# 55 gallon- wormstrate or soil?



## B76 (May 17, 2011)

I would like some insight. I'm planning on setting up my second soil based tank. For a lack of a better word. I used 100% worm castings for my 29 gallon with great success. I don't know if I should use soil? What brad? Ratio of additional worm castings. 

Equipment-
Hagen glo double fixture- have questions about no off switch on light disappointed when I found out! After ordered lol. 

Xp3 for filtration

Aqueon powerhead

Heater

Flora/ fauna 
Livebearers
RCs shrimp. Amanos 
Bristlenose plecos
Possibly angels in future. 

I'm looking for advice regarding soil choices? And how to use my light should i just connect it to a separate surge protector and use thT as an on off switch?


----------



## gorlokmat (Aug 1, 2011)

those are the lights i use. they are great, they come with an automatic timer, just use that. that hook 2 light fixtures up to one time or have them each on their own time (this is what i do, one is one for 5 hours and the other kicks on the last two hours of that cycle, then I have the lights off for 4 hours then the cycle repeats until lights out for bedtime)


----------



## Michael (Jul 20, 2010)

I've never used worm castings, but have heard the opinion that they are too rich. If they worked in your previous set-up, we can't argue with success. Did you buy your castings? Did the seller give a nutrient analysis, as on fertilizer packages?
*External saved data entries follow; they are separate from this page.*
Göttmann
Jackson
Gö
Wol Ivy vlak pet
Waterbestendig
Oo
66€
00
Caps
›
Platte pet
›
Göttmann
For good suggestions on soil, look at the mineralized topsoil thread on the Substrates forum.

I've used Miracle Grow Organic Potting Mix three different ways: straight from the bag, soaked and rinsed, and mineralized. They all worked well. The only minor problem was with MGOC straight from the bag, it leached a lot of tanins into the water. But a couple of water changes solved that.

--Michael


----------



## B76 (May 17, 2011)

Michael said:


> I've never used worm castings, but have heard the opinion that they are too rich. If they worked in your previous set-up, we can't argue with success. Did you buy your castings? Did the seller give a nutrient analysis, as on fertilizer packages?
> 
> For good suggestions on soil, look at the mineralized topsoil thread on the Substrates forum.
> 
> ...


Awesome. Ya my tank has been up for only 3 months. But it doesn't seem to be stoping anytime soon. 
I am thinking if using the MGOC with a layer or mixture of wormcastings. Maybe 1 to 4 ratio with soil. Also I'm looking for other additives I'm looking for some type of clay to use to supplement iron? Any ideas? The organic wormcasting I used were from some hydro store up here in Humboldt I can find the name if u would like. 
I can post pics to.


----------



## Reef2plants (Jan 24, 2011)

Laterite is great for iron supplement! Im using it capped with Microbe-Lift aquatic planting media in a 10 gal. I plan to mix it to my MTS. This thread has made me curious about worm castings.


----------



## B76 (May 17, 2011)

Reef2plants said:


> Laterite is great for iron supplement! Im using it capped with Microbe-Lift aquatic planting media in a 10 gal. I plan to mix it to my MTS. This thread has made me curious about worm castings.


Where do I get it b


----------



## gorlokmat (Aug 1, 2011)

I talked with someone from my LFS today and he said he has used worm castings and had GREAT results. Im going to use worm castings in my old 20 here in a few weeks, ill keep you posted on how well it works out


----------



## Michael (Jul 20, 2010)

Gorlokmat, that is great! Please post a label from the worm castings you use if possible.

--Michael


----------



## gorlokmat (Aug 1, 2011)

I used worm gold PLUS. its got kelp and lava rock added, but otherwise it is just pure, organic worm castings, not additives and such. im going to use it in my 20 and an experiment.

http://www.wormgold.com/


----------



## Reef2plants (Jan 24, 2011)

B76, laterite can be purchased almost anywhere planted aquarium supplies are sold. Its also easily found online. Its been around since the start of this hobby.


----------



## old 97 (Jul 25, 2011)

Worm Casting make-up is potentialy unrelated the parent material - perhaps more related to diet and age?
http://www.allthingsorganic.com/How_To/04.asp


B76 said:


> up here in Humboldt .


Looking for laterite?
Humboldt SK ?
Head to the badlands - All you need is a shovel!

Location








Product








29 gallon NPT - worm castings and coal/shale


----------



## B76 (May 17, 2011)

I'm up In Humboldt. sick pic 

Heres my tank
For some reason I can't upload pics in tapatalk. I feel like my plants are extremely happy.


----------



## Reef2plants (Jan 24, 2011)

Great place to live! Amazing tank!


----------



## fish dork (Dec 5, 2007)

I used worm castings and coco peat. Capped with gravel. It's been about 2 years and my sword is just starting to stunt, I figure the nutrients are probably done. (Now I've added fert tabs)


----------